The surgeon makes incisions through 4 small white holes (less than 1 mm) to remove the vitreous in the eye, after which it is replaced with a special gas (which is resorbed over time) or silicone oil. If the patient has ruptures (holes) in the retina, they are repaired by laser photocoagulation.
At the end of the operation, a tamponade is made with gas or silicone oil, which depends on the condition of the retina.
After the operation, the patient is taken to an apartment. About half an hour after the operation, the patient goes home (one-day surgery) with a bandage on the operated eye.
- Retinal ablation (retinal detachment)
Retinal ablation or retinal detachment is an emergency that must be operated on within 24 hours. At Sistina Ophthalmology we can organize the operation within 24 hours during a working day or a holiday.
In retinal ablation, vitrectomy is performed.
During the operation, the vitreous, which is painful and has caused the ablation, is removed.
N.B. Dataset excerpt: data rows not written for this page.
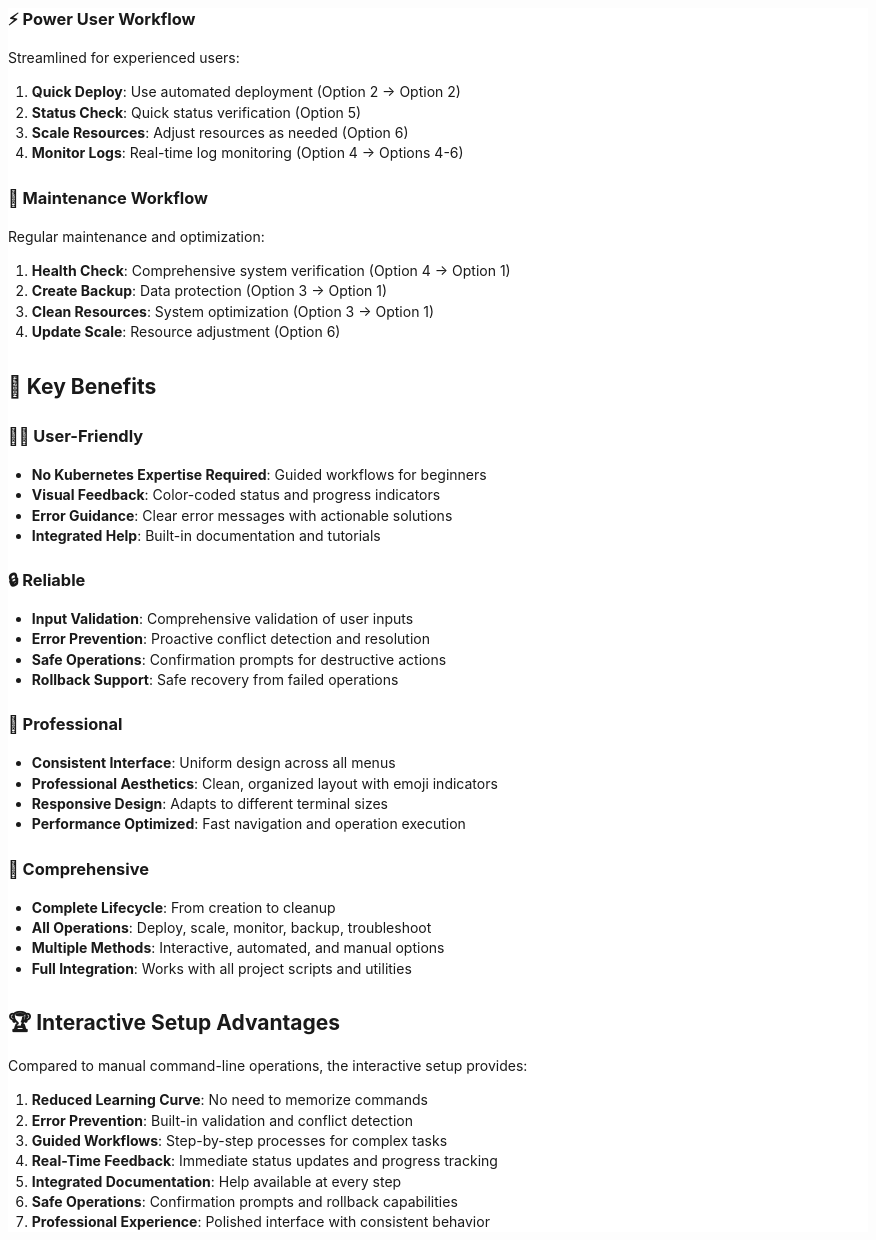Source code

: ### ⚡ Power User Workflow
Streamlined for experienced users:

1. **Quick Deploy**: Use automated deployment (Option 2 → Option 2)
2. **Status Check**: Quick status verification (Option 5)
3. **Scale Resources**: Adjust resources as needed (Option 6)
4. **Monitor Logs**: Real-time log monitoring (Option 4 → Options 4-6)

### 🔧 Maintenance Workflow
Regular maintenance and optimization:

1. **Health Check**: Comprehensive system verification (Option 4 → Option 1)
2. **Create Backup**: Data protection (Option 3 → Option 1)
3. **Clean Resources**: System optimization (Option 3 → Option 1)
4. **Update Scale**: Resource adjustment (Option 6)

## 🎯 Key Benefits

### 🧑‍💻 User-Friendly
- **No Kubernetes Expertise Required**: Guided workflows for beginners
- **Visual Feedback**: Color-coded status and progress indicators
- **Error Guidance**: Clear error messages with actionable solutions
- **Integrated Help**: Built-in documentation and tutorials

### 🔒 Reliable
- **Input Validation**: Comprehensive validation of user inputs
- **Error Prevention**: Proactive conflict detection and resolution
- **Safe Operations**: Confirmation prompts for destructive actions
- **Rollback Support**: Safe recovery from failed operations

### 🎨 Professional
- **Consistent Interface**: Uniform design across all menus
- **Professional Aesthetics**: Clean, organized layout with emoji indicators
- **Responsive Design**: Adapts to different terminal sizes
- **Performance Optimized**: Fast navigation and operation execution

### 🔧 Comprehensive
- **Complete Lifecycle**: From creation to cleanup
- **All Operations**: Deploy, scale, monitor, backup, troubleshoot
- **Multiple Methods**: Interactive, automated, and manual options
- **Full Integration**: Works with all project scripts and utilities

## 🏆 Interactive Setup Advantages

Compared to manual command-line operations, the interactive setup provides:

1. **Reduced Learning Curve**: No need to memorize commands
2. **Error Prevention**: Built-in validation and conflict detection
3. **Guided Workflows**: Step-by-step processes for complex tasks
4. **Real-Time Feedback**: Immediate status updates and progress tracking
5. **Integrated Documentation**: Help available at every step
6. **Safe Operations**: Confirmation prompts and rollback capabilities
7. **Professional Experience**: Polished interface with consistent behavior

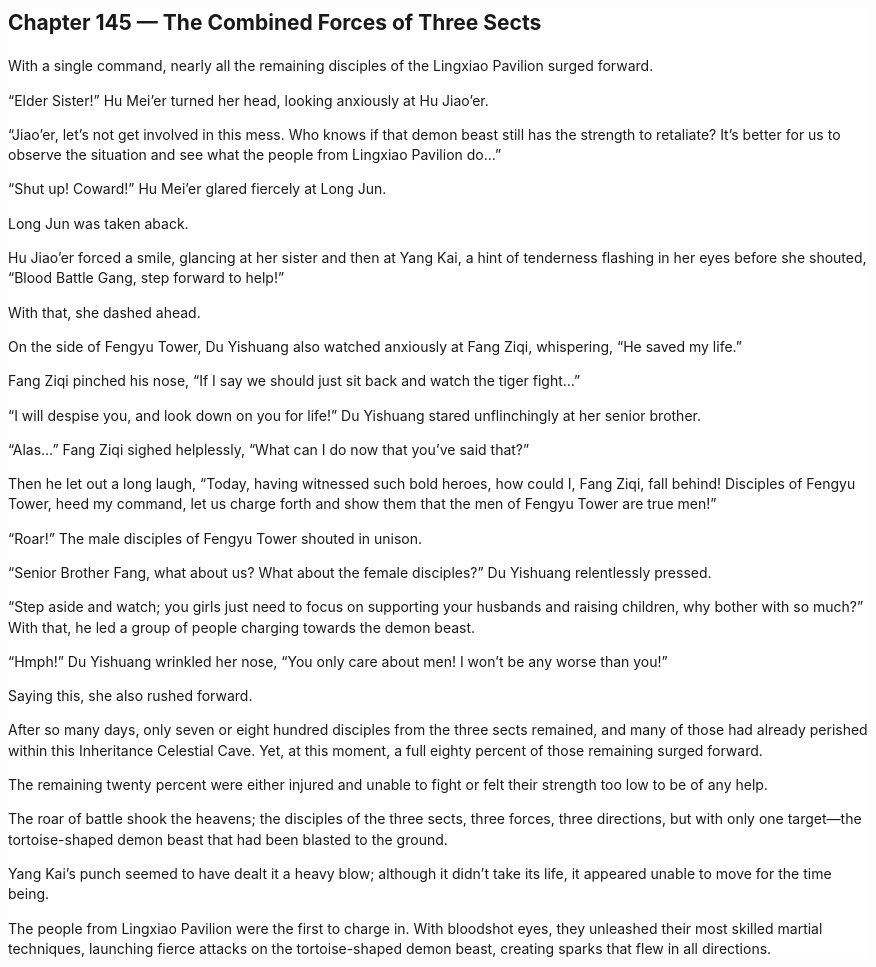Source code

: ## Chapter 145 — The Combined Forces of Three Sects

With a single command, nearly all the remaining disciples of the Lingxiao Pavilion surged forward.

“Elder Sister!” Hu Mei’er turned her head, looking anxiously at Hu Jiao’er.

“Jiao’er, let’s not get involved in this mess. Who knows if that demon beast still has the strength to retaliate? It’s better for us to observe the situation and see what the people from Lingxiao Pavilion do…” 

“Shut up! Coward!” Hu Mei’er glared fiercely at Long Jun.

Long Jun was taken aback.

Hu Jiao’er forced a smile, glancing at her sister and then at Yang Kai, a hint of tenderness flashing in her eyes before she shouted, “Blood Battle Gang, step forward to help!”

With that, she dashed ahead.

On the side of Fengyu Tower, Du Yishuang also watched anxiously at Fang Ziqi, whispering, “He saved my life.”

Fang Ziqi pinched his nose, “If I say we should just sit back and watch the tiger fight…”

“I will despise you, and look down on you for life!” Du Yishuang stared unflinchingly at her senior brother.

“Alas…” Fang Ziqi sighed helplessly, “What can I do now that you’ve said that?”

Then he let out a long laugh, “Today, having witnessed such bold heroes, how could I, Fang Ziqi, fall behind! Disciples of Fengyu Tower, heed my command, let us charge forth and show them that the men of Fengyu Tower are true men!”

“Roar!” The male disciples of Fengyu Tower shouted in unison.

“Senior Brother Fang, what about us? What about the female disciples?” Du Yishuang relentlessly pressed.

“Step aside and watch; you girls just need to focus on supporting your husbands and raising children, why bother with so much?” With that, he led a group of people charging towards the demon beast.

“Hmph!” Du Yishuang wrinkled her nose, “You only care about men! I won’t be any worse than you!”

Saying this, she also rushed forward.

After so many days, only seven or eight hundred disciples from the three sects remained, and many of those had already perished within this Inheritance Celestial Cave. Yet, at this moment, a full eighty percent of those remaining surged forward.

The remaining twenty percent were either injured and unable to fight or felt their strength too low to be of any help.

The roar of battle shook the heavens; the disciples of the three sects, three forces, three directions, but with only one target—the tortoise-shaped demon beast that had been blasted to the ground.

Yang Kai’s punch seemed to have dealt it a heavy blow; although it didn’t take its life, it appeared unable to move for the time being.

The people from Lingxiao Pavilion were the first to charge in. With bloodshot eyes, they unleashed their most skilled martial techniques, launching fierce attacks on the tortoise-shaped demon beast, creating sparks that flew in all directions.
The vitreous is then replaced by the normal aqueous humor that the eye produces itself and the eye functions normally. Once the vitreous has been removed, retinal “holes” are identified, and the retina together with the holes are patched with the help of laser.
At the end of the operation, gas or silicone oil is placed in the eye to hold the retina until it is completely attached. The advantage of the gas is that it comes out of the eye by itself and after 2 to 6 weeks it is not necessary to go for additional surgery to remove the silicone oil. In cases where the ablation is not detected in time or it is complicated and has created scars in the eye, silicone oil is put which is then removed from the eye after several months, but it can remain for a year if the eye is severely damaged.